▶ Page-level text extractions
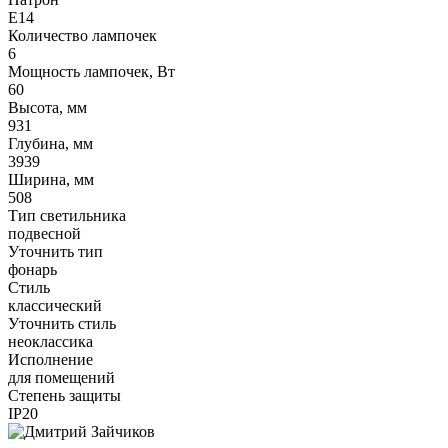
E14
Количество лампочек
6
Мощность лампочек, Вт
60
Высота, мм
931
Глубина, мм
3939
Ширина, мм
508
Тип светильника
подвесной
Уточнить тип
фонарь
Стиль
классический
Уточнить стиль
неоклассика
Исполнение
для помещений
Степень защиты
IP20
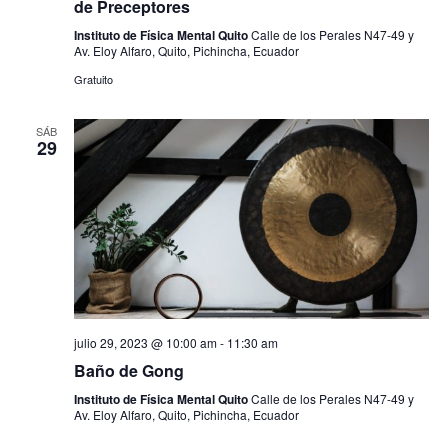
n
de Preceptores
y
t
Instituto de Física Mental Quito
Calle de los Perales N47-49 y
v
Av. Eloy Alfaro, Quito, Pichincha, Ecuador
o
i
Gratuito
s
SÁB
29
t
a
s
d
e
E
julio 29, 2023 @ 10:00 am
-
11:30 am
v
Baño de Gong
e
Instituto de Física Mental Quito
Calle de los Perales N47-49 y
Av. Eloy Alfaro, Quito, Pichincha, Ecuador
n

...

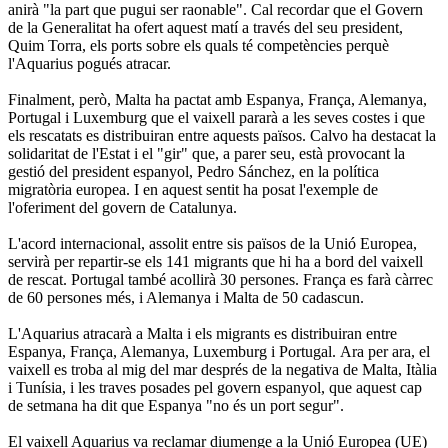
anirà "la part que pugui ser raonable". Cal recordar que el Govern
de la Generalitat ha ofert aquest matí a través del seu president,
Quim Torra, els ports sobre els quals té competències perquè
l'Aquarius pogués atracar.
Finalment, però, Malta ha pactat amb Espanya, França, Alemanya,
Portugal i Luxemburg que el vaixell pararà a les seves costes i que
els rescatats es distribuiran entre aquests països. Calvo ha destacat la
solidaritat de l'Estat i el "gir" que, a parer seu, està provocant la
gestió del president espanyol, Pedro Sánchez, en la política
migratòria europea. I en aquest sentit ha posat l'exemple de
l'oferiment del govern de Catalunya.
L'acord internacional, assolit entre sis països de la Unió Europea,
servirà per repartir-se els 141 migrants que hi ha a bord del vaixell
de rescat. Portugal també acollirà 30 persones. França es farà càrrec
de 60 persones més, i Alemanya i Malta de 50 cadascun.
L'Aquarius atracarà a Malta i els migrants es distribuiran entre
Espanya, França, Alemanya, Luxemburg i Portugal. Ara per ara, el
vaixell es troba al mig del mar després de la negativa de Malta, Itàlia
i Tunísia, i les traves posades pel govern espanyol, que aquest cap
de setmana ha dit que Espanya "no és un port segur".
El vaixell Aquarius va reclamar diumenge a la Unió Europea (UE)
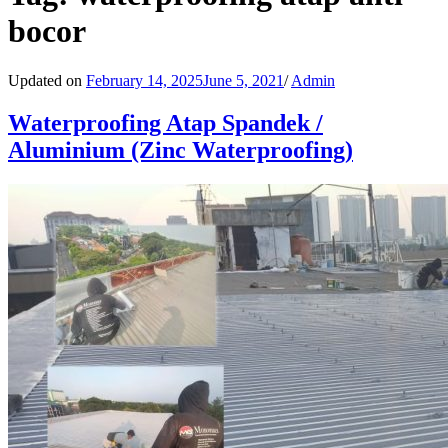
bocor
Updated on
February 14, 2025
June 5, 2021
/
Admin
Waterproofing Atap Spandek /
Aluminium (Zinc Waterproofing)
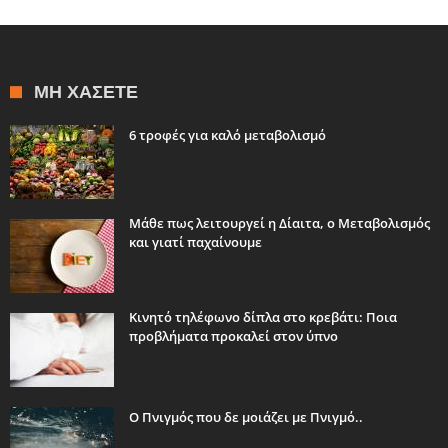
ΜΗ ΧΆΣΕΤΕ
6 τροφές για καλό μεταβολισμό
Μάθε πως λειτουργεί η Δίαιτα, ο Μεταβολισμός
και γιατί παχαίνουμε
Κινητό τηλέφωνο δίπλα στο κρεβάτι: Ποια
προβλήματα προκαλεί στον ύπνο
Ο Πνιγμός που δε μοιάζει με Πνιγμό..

▶ WHAT IS REQUIRED
For the records above, state how many lines include "лампочек", giving no more than the number.

▶ ANSWER TO THE PROBLEM
2